KKTC bu tarihi FIRSATI yakalarsa, kullanmasını bilmelidir.

İsrail gazının Türkiye üzerinden Avrupa'ya pazarlanması hususunda İsrail'le yapılması muhtemel bir anlaşmada bu hat GKRY sularından geçmeyecek.

KKTC'nin yetki alanındaki sularından geçecek. 

GKRY'nin hiç bir hakkı yoktur ve bu hattın KKTC sularından geçmesini engelleyemez.

İsrail, Çevresel Etki Değerlendirmesi(ÇED) izini, boru hattının çevre analizinin yapılması, KKTC makamları tarafından analizin onaylanması, hat için lisans verilmesi gibi konularda mutlaka ve mutlaka müracaat etmek zorundadır.

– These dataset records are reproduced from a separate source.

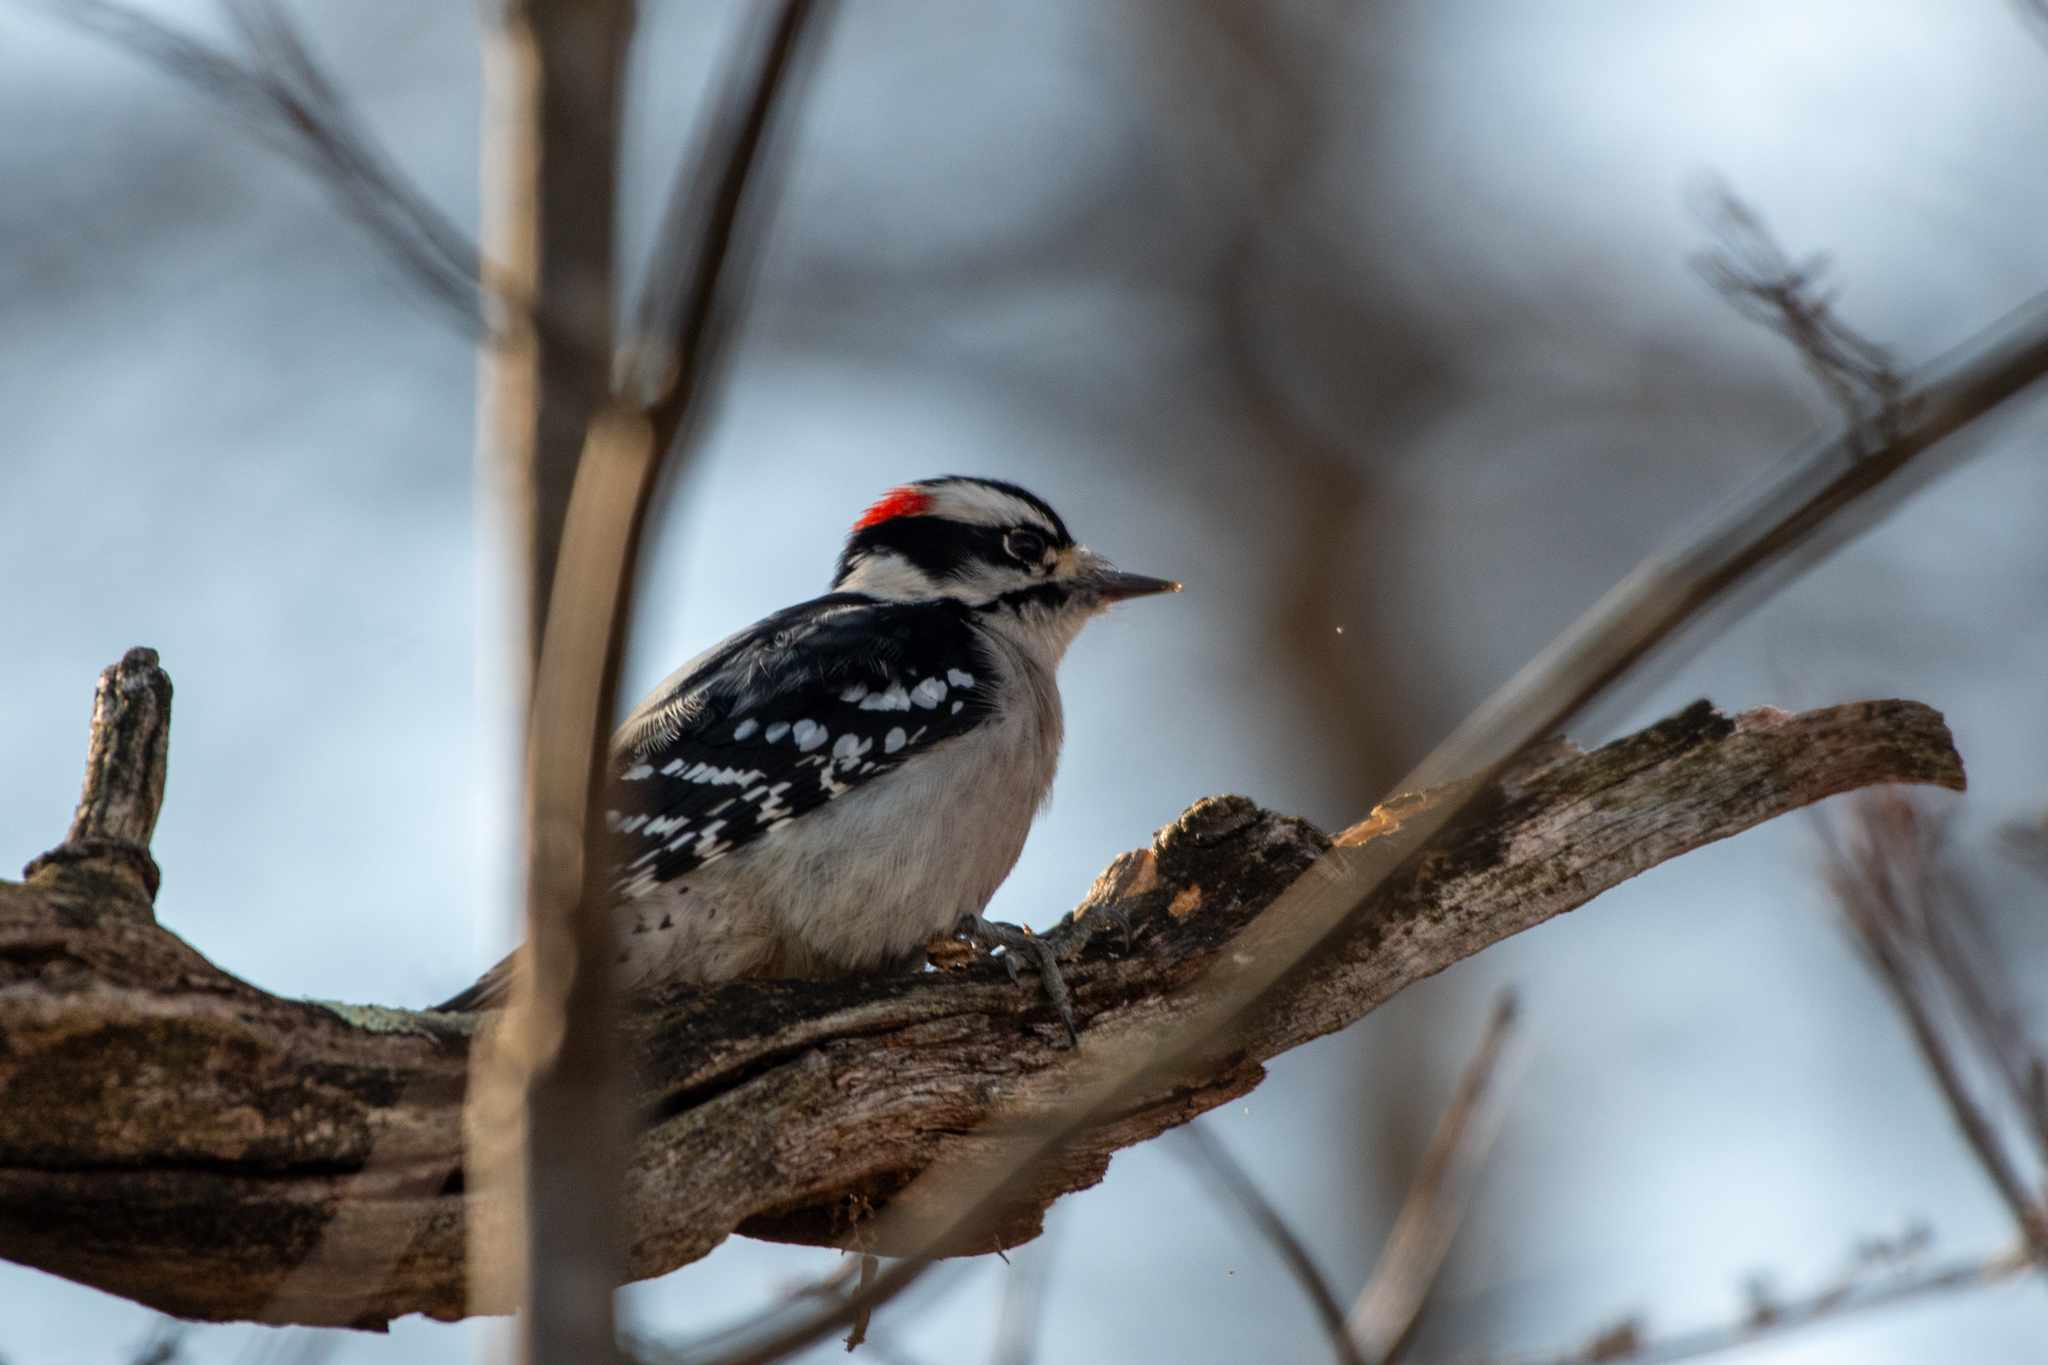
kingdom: Animalia
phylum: Chordata
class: Aves
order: Piciformes
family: Picidae
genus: Dryobates
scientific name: Dryobates pubescens
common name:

Bu hat için lisans verilmesi gibi konularda KKTC makamlarına müracaat etmek demek TANIMAK demek veya TANINMAYA ADAY demektir.

Dip Not - Deniz Tabanı Araştırmaları yapılmış olup, 2/3 milyar dolara 9 ayda proje biter.

İsrail-Türkiye arası 550 kilometre

su derinligi yer yer 1300/1400 metre

taşıma kapasitesi 10 Milyar m3 / YILDA

Boru hattı deniz kısımları 24”/32” arasında olacak  şekilde dizayn edilmiştir.

Birleşmiş Milletler Deniz Hukuku Sözleşmesi, 79 (1). maddesinde, tüm devletlerin kıta sahanlığında denizaltı kabloları ve boru hatları döşeme yetkisi verse bile, bu tür boru hatlarının döşenmesi ile ilgili hattın madde 79 (3)’e göre ilgili kıta sahanlığı olan kıyı devletinin iznine tabi olduğu net olarak belirtilmektedir.